Le prieuré fontevriste
À partir de 1113, l'évêque d'Orléans cède les lieux à Robert d'Arbrissel, fondateur de l'ordre de Fontevraud, afin que ce dernier y établisse un important prieuré. La règle de Fontevraud a cette particularité de permettre l'accueil d'hommes et de femmes dans un même établissement, placé sous le contrôle d'une religieuse.
La structure hospitalière est reprise par les moniales, qui effectuent plusieurs réaménagements et reconstructions jusqu'à la fin du XIIIe ou le début du XIVe siècle pour accueillir plus de soeurs. L'espace du prieuré est clairement séparé, avec des bâtiments réservés aux hommes au nord de l'église, et les bâtiments des moniales au sud.
À partir du XIVe siècle, l'église est reconstruite, tandis que les bâtiments conventuels dévolus aux religieuses sont distribués autour d'un cloître.
Destructions, reconstructions et apogée
En 1428, le siège d'Orléans par les Anglais entraîne la ruine et l'abandon de l'établissement monastique. La reconstruction débute vers 1460 grâce à l'abbesse Marie de Bretagne, qui rédige en ces lieux la réforme de la règle fontevriste. Décédée en 1477, elle est inhumée à l'intérieur de l'église dans un cercueil de plomb armorié, retrouvé en 1999.

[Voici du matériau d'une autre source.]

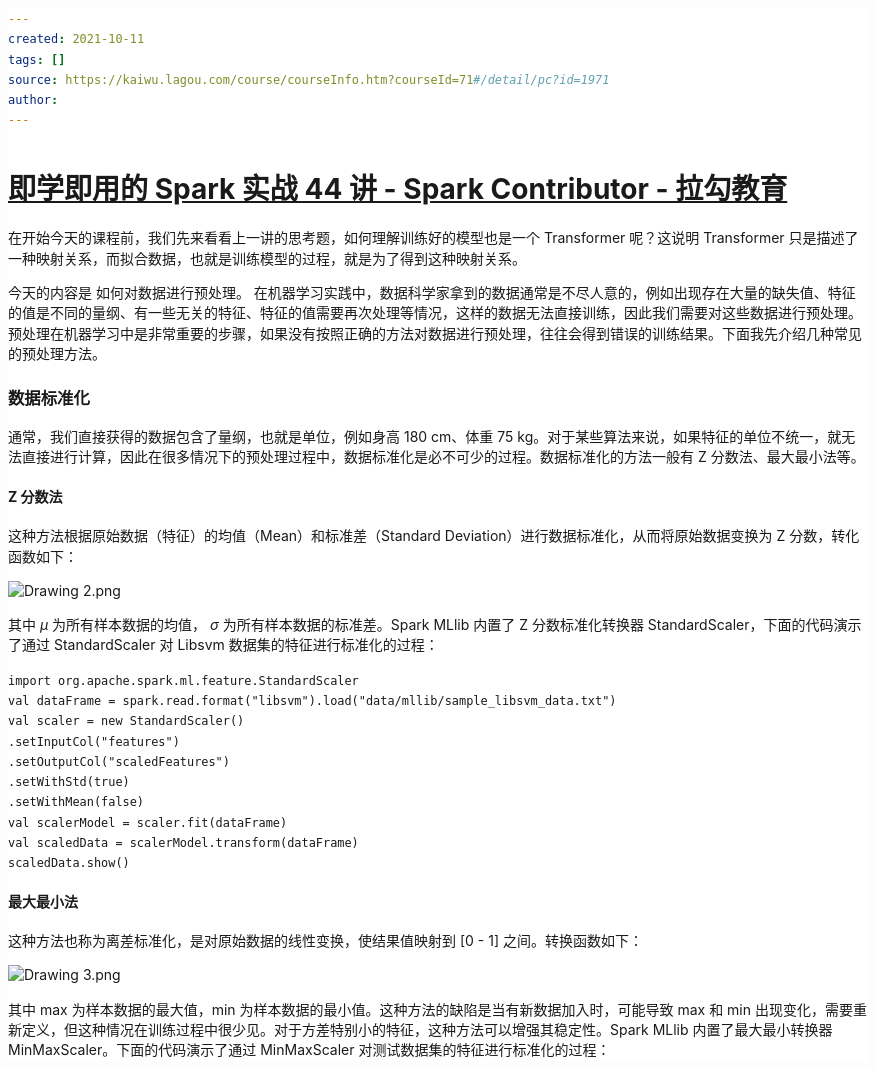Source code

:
 ```yaml
---
created: 2021-10-11
tags: []
source: https://kaiwu.lagou.com/course/courseInfo.htm?courseId=71#/detail/pc?id=1971
author: 
---
```


# [即学即用的 Spark 实战 44 讲 - Spark Contributor - 拉勾教育](https://kaiwu.lagou.com/course/courseInfo.htm?courseId=71#/detail/pc?id=1971)


在开始今天的课程前，我们先来看看上一讲的思考题，如何理解训练好的模型也是一个 Transformer 呢？这说明 Transformer 只是描述了一种映射关系，而拟合数据，也就是训练模型的过程，就是为了得到这种映射关系。

今天的内容是 如何对数据进行预处理。 在机器学习实践中，数据科学家拿到的数据通常是不尽人意的，例如出现存在大量的缺失值、特征的值是不同的量纲、有一些无关的特征、特征的值需要再次处理等情况，这样的数据无法直接训练，因此我们需要对这些数据进行预处理。预处理在机器学习中是非常重要的步骤，如果没有按照正确的方法对数据进行预处理，往往会得到错误的训练结果。下面我先介绍几种常见的预处理方法。

### 数据标准化

通常，我们直接获得的数据包含了量纲，也就是单位，例如身高 180 cm、体重 75 kg。对于某些算法来说，如果特征的单位不统一，就无法直接进行计算，因此在很多情况下的预处理过程中，数据标准化是必不可少的过程。数据标准化的方法一般有 Z 分数法、最大最小法等。

#### Z 分数法

这种方法根据原始数据（特征）的均值（Mean）和标准差（Standard Deviation）进行数据标准化，从而将原始数据变换为 Z 分数，转化函数如下：

![Drawing 2.png](https://s0.lgstatic.com/i/image/M00/3D/19/Ciqc1F8pHlyAczDfAAAGj85eEFw493.png)

其中 _μ_ 为所有样本数据的均值， _σ_ 为所有样本数据的标准差。Spark MLlib 内置了 Z 分数标准化转换器 StandardScaler，下面的代码演示了通过 StandardScaler 对 Libsvm 数据集的特征进行标准化的过程：

```
import org.apache.spark.ml.feature.StandardScaler 
val dataFrame = spark.read.format("libsvm").load("data/mllib/sample_libsvm_data.txt") 
val scaler = new StandardScaler() 
.setInputCol("features") 
.setOutputCol("scaledFeatures") 
.setWithStd(true) 
.setWithMean(false) 
val scalerModel = scaler.fit(dataFrame) 
val scaledData = scalerModel.transform(dataFrame) 
scaledData.show()
```

#### 最大最小法

这种方法也称为离差标准化，是对原始数据的线性变换，使结果值映射到 \[0 - 1\] 之间。转换函数如下：

![Drawing 3.png](https://s0.lgstatic.com/i/image/M00/3D/24/CgqCHl8pHnCAUHvxAAAisWhfTiI536.png)

其中 max 为样本数据的最大值，min 为样本数据的最小值。这种方法的缺陷是当有新数据加入时，可能导致 max 和 min 出现变化，需要重新定义，但这种情况在训练过程中很少见。对于方差特别小的特征，这种方法可以增强其稳定性。Spark MLlib 内置了最大最小转换器 MinMaxScaler。下面的代码演示了通过 MinMaxScaler 对测试数据集的特征进行标准化的过程：
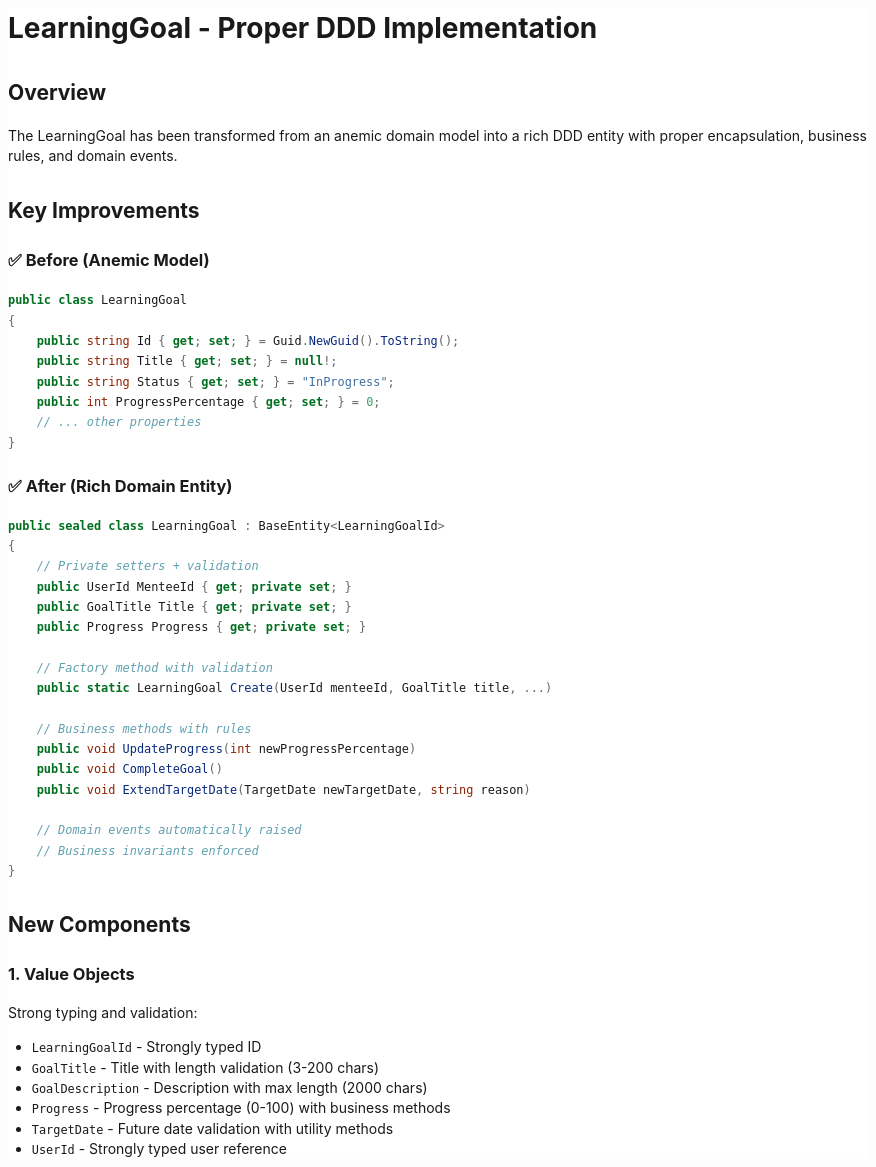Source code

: # LearningGoal - Proper DDD Implementation

## Overview

The LearningGoal has been transformed from an anemic domain model into a rich DDD entity with proper encapsulation, business rules, and domain events.

## Key Improvements

### ✅ **Before (Anemic Model)**
```csharp
public class LearningGoal
{
    public string Id { get; set; } = Guid.NewGuid().ToString();
    public string Title { get; set; } = null!;
    public string Status { get; set; } = "InProgress";
    public int ProgressPercentage { get; set; } = 0;
    // ... other properties
}
```

### ✅ **After (Rich Domain Entity)**
```csharp
public sealed class LearningGoal : BaseEntity<LearningGoalId>
{
    // Private setters + validation
    public UserId MenteeId { get; private set; }
    public GoalTitle Title { get; private set; }
    public Progress Progress { get; private set; }
    
    // Factory method with validation
    public static LearningGoal Create(UserId menteeId, GoalTitle title, ...)
    
    // Business methods with rules
    public void UpdateProgress(int newProgressPercentage)
    public void CompleteGoal()
    public void ExtendTargetDate(TargetDate newTargetDate, string reason)
    
    // Domain events automatically raised
    // Business invariants enforced
}
```

## New Components

### 1. **Value Objects** 
Strong typing and validation:
- `LearningGoalId` - Strongly typed ID
- `GoalTitle` - Title with length validation (3-200 chars)
- `GoalDescription` - Description with max length (2000 chars)
- `Progress` - Progress percentage (0-100) with business methods
- `TargetDate` - Future date validation with utility methods
- `UserId` - Strongly typed user reference
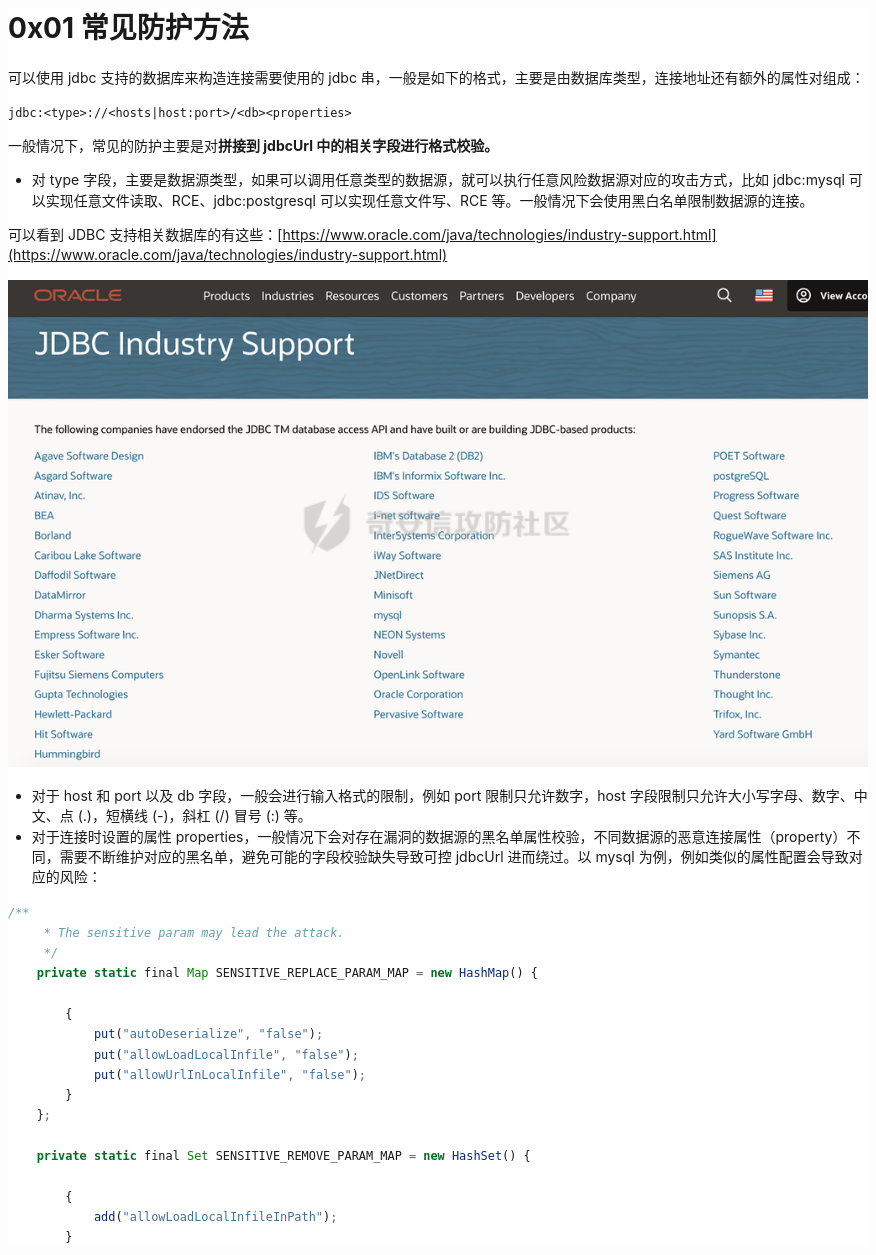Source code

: # 0x01 常见防护方法

可以使用 jdbc 支持的数据库来构造连接需要使用的 jdbc 串，一般是如下的格式，主要是由数据库类型，连接地址还有额外的属性对组成：

```text
jdbc:<type>://<hosts|host:port>/<db><properties>
```

一般情况下，常见的防护主要是对**拼接到 jdbcUrl 中的相关字段进行格式校验。**

-   对 type 字段，主要是数据源类型，如果可以调用任意类型的数据源，就可以执行任意风险数据源对应的攻击方式，比如 jdbc:mysql 可以实现任意文件读取、RCE、jdbc:postgresql 可以实现任意文件写、RCE 等。一般情况下会使用黑白名单限制数据源的连接。

可以看到 JDBC 支持相关数据库的有这些：[https://www.oracle.com/java/technologies/industry-support.html](https://www.oracle.com/java/technologies/industry-support.html)

![image.png](assets/1708671225-ec2daaa9a00bc501ff74c31150068d2e.png)

-   对于 host 和 port 以及 db 字段，一般会进行输入格式的限制，例如 port 限制只允许数字，host 字段限制只允许大小写字母、数字、中文、点 (.)，短横线 (-)，斜杠 (/) 冒号 (:) 等。
-   对于连接时设置的属性 properties，一般情况下会对存在漏洞的数据源的黑名单属性校验，不同数据源的恶意连接属性（property）不同，需要不断维护对应的黑名单，避免可能的字段校验缺失导致可控 jdbcUrl 进而绕过。以 mysql 为例，例如类似的属性配置会导致对应的风险：

```TypeScript
/**
     * The sensitive param may lead the attack.
     */
    private static final Map SENSITIVE_REPLACE_PARAM_MAP = new HashMap() {

        {
            put("autoDeserialize", "false");
            put("allowLoadLocalInfile", "false");
            put("allowUrlInLocalInfile", "false");
        }
    };

    private static final Set SENSITIVE_REMOVE_PARAM_MAP = new HashSet() {

        {
            add("allowLoadLocalInfileInPath");
        }
```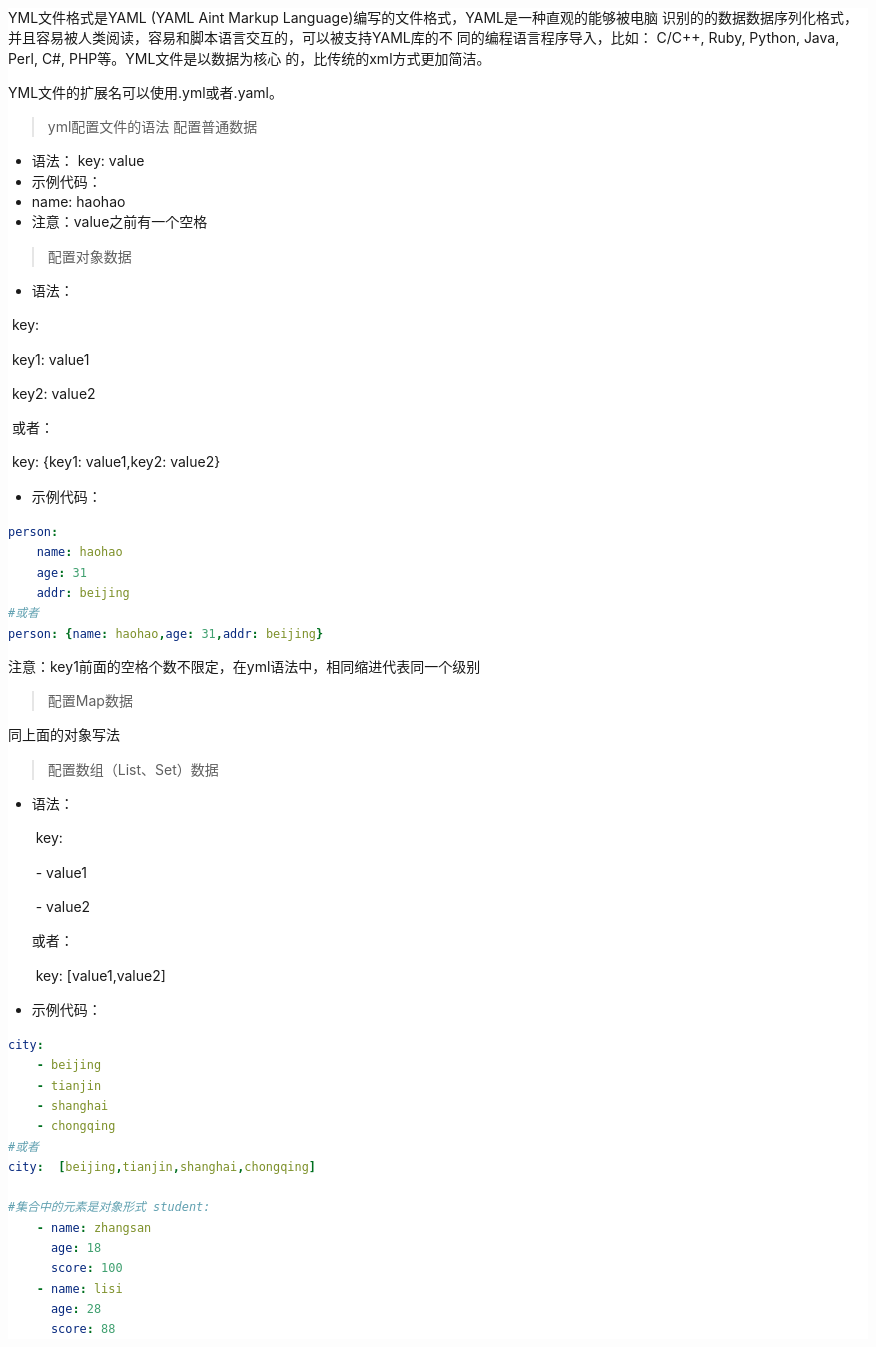 YML文件格式是YAML (YAML Aint Markup Language)编写的文件格式，YAML是一种直观的能够被电脑 识别的的数据数据序列化格式，并且容易被人类阅读，容易和脚本语言交互的，可以被支持YAML库的不 同的编程语言程序导入，比如： C/C++, Ruby, Python, Java, Perl, C#, PHP等。YML文件是以数据为核心 的，比传统的xml方式更加简洁。

YML文件的扩展名可以使用.yml或者.yaml。

> yml配置文件的语法 配置普通数据

- 语法： key: value
- 示例代码：
- name: haohao
- 注意：value之前有一个空格

> 配置对象数据

- 语法：

​	key:

​		key1: value1 

​		key2: value2

​	或者：

​	key: {key1: value1,key2: value2}

- 示例代码：

```yml
person:
	name: haohao
	age: 31
	addr: beijing
#或者
person: {name: haohao,age: 31,addr: beijing}
```

注意：key1前面的空格个数不限定，在yml语法中，相同缩进代表同一个级别

> 配置Map数据 

同上面的对象写法

> 配置数组（List、Set）数据

- 语法：

  ​	key:

  ​		-  value1

  ​		-  value2

  或者：

  ​	key: [value1,value2]

- 示例代码：

```yml
city:
	- beijing
	- tianjin
	- shanghai
	- chongqing
#或者
city:  [beijing,tianjin,shanghai,chongqing]

#集合中的元素是对象形式 student:
	- name: zhangsan 
	  age: 18
	  score: 100
	- name: lisi 
	  age: 28
	  score: 88
```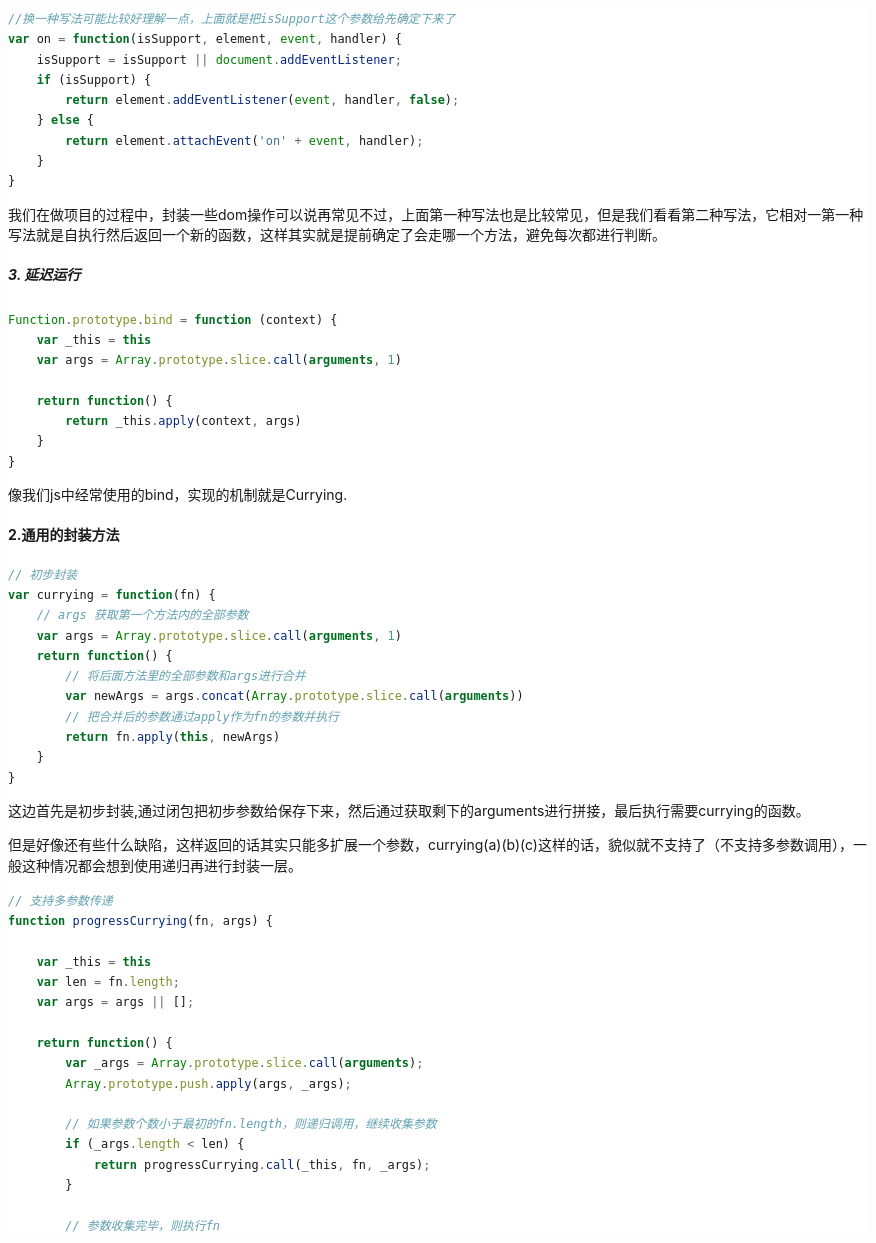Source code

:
 ```javascript
//换一种写法可能比较好理解一点，上面就是把isSupport这个参数给先确定下来了
var on = function(isSupport, element, event, handler) {
    isSupport = isSupport || document.addEventListener;
    if (isSupport) {
        return element.addEventListener(event, handler, false);
    } else {
        return element.attachEvent('on' + event, handler);
    }
}
```

我们在做项目的过程中，封装一些dom操作可以说再常见不过，上面第一种写法也是比较常见，但是我们看看第二种写法，它相对一第一种写法就是自执行然后返回一个新的函数，这样其实就是提前确定了会走哪一个方法，避免每次都进行判断。

##### 3. 延迟运行

```javascript
Function.prototype.bind = function (context) {
    var _this = this
    var args = Array.prototype.slice.call(arguments, 1)
 
    return function() {
        return _this.apply(context, args)
    }
}
```

像我们js中经常使用的bind，实现的机制就是Currying.

#### 2.通用的封装方法

```javascript
// 初步封装
var currying = function(fn) {
    // args 获取第一个方法内的全部参数
    var args = Array.prototype.slice.call(arguments, 1)
    return function() {
        // 将后面方法里的全部参数和args进行合并
        var newArgs = args.concat(Array.prototype.slice.call(arguments))
        // 把合并后的参数通过apply作为fn的参数并执行
        return fn.apply(this, newArgs)
    }
}
```

这边首先是初步封装,通过闭包把初步参数给保存下来，然后通过获取剩下的arguments进行拼接，最后执行需要currying的函数。

但是好像还有些什么缺陷，这样返回的话其实只能多扩展一个参数，currying(a)(b)(c)这样的话，貌似就不支持了（不支持多参数调用），一般这种情况都会想到使用递归再进行封装一层。

```javascript
// 支持多参数传递
function progressCurrying(fn, args) {

    var _this = this
    var len = fn.length;
    var args = args || [];

    return function() {
        var _args = Array.prototype.slice.call(arguments);
        Array.prototype.push.apply(args, _args);

        // 如果参数个数小于最初的fn.length，则递归调用，继续收集参数
        if (_args.length < len) {
            return progressCurrying.call(_this, fn, _args);
        }

        // 参数收集完毕，则执行fn
```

Cette période est une des plus brillantes du prieuré, car c'est à partir de lui que la réforme de l'ordre se diffuse dans les autres monastères.
Le prieuré subit de nouvelles destructions lors des troubles huguenots (protestants) entre 1562 et 1568, et les religieuses désertent les lieux jusqu'en 1597. L'ultime reconstruction débute vers 1604 et s'achève en 1623, mais l'organisation des bâtiments ne diffère que très peu de celle de la période précédente.
La laïcisation à la période contemporaine
En 1792, la communauté religieuse est expulsée et le prieuré vendu comme Bien National. Son démantèlement définitif intervient entre 1799 et 1805.
Au début du XIXe siècle, les lieux sont revendus à des entrepreneurs locaux avant de devenir la propriété privée de la famille de Vauzelles. Cette dernière établit sa demeure dans un des rares bâtiments non détruits de l'établissement monastique. En 1870, Ludovic de Vauzelles mène une campagne de fouille permettant de retrouver le choeur de l'église utilisée entre le XIVe et le XVIIIe siècle.
Durant le XXe siècle, après une revente, une scierie est établie sur les lieux, avant d'accueillir un supermarché dans les années 1980.